Qué mala impresión causan esos
concursos en los que los menores juegan a ser adultos. Compiten entre ellos
despreciando su infancia para emular a las estrellas consagradas. En muchos
casos, niños de muy corta edad cantan, zapatean, bailan exactamente igual que los
más famosos artistas en una pasmosa imitación, incluidos los gestos más
provocativos, que despierta los elogios de un jurado
En el
fondo no son los pequeños quienes se disputan la victoria, sino sus padres.
Ellos, verdaderos frustrados, son capaces de sacrificar cualquier sentimiento
con tal de poder verse satisfechos.
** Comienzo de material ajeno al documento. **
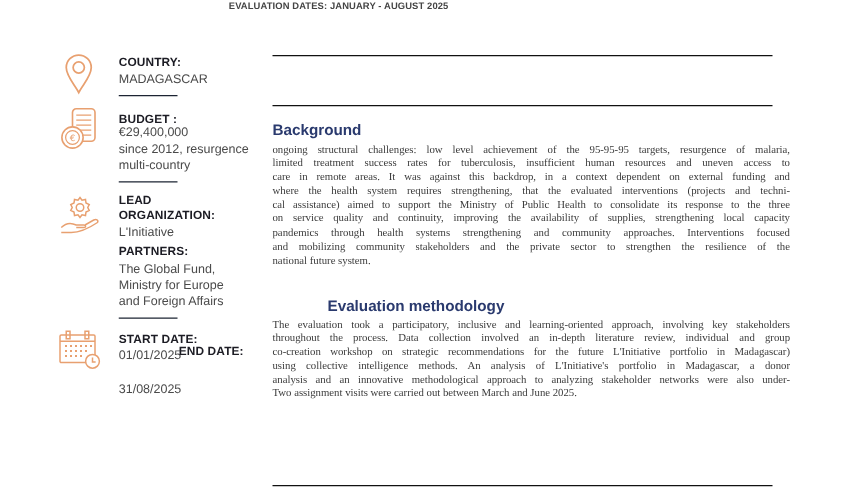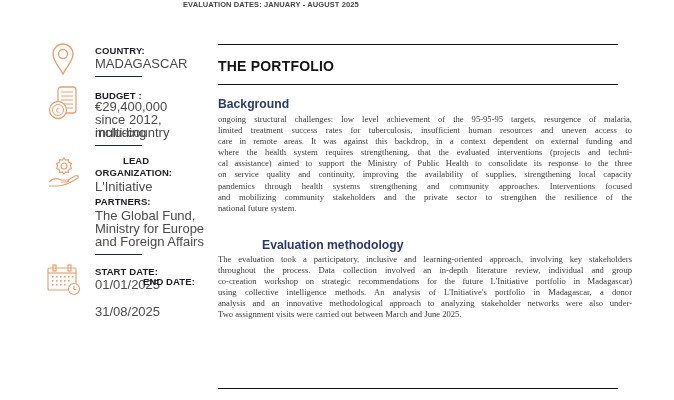--- a/index.html
+++ b/index.html
@@ -21,7 +21,7 @@
     line-height: 12px; letter-spacing: 0.1px;
   }
   .value {
-    position: absolute; left: 95px; font-size: 13px; color: #4a4a4a; line-height: 13px;
+    position: absolute; left: 95px; font-size: 10px; color: #4a4a4a; line-height: 13px;
   }
   .sep {
     position: absolute; left: 95px; width: 47px; height: 1.4px; background: #1c2433;

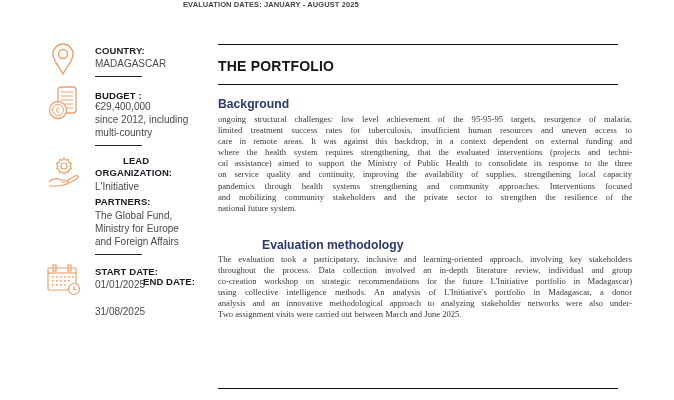--- a/index.html
+++ b/index.html
@@ -139,7 +139,6 @@
 
 <div class="main">
   <div class="hr" style="top:44px;"></div>
-  <div class="page-title">THE PORTFOLIO</div>
   <div class="hr" style="top:84px;"></div>
 
   <div class="section-title" style="top:97px;">Background</div>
Basta pensar en el número de horas que
obligan a sus hijos para entrenarse, prepararse y alcanzar el nivel al que
llegan para entender lo egoístas que pueden ser.
Los
primeros años de vida de una persona se deben invertir en su desarrollo físico
e intelectual, en su formación humanística y científica, con un sentido abierto
que le dé acceso a las mejores opciones según sus propias características.
Por eso,
qué mala imagen dan esos pequeños jugando a mayores. Y peor, si además, algunos
montan el espectáculo a costa de esas engañosas ilusiones, alentadas por un
público que da soporte a ese mercado, verdadero tráfico de menores.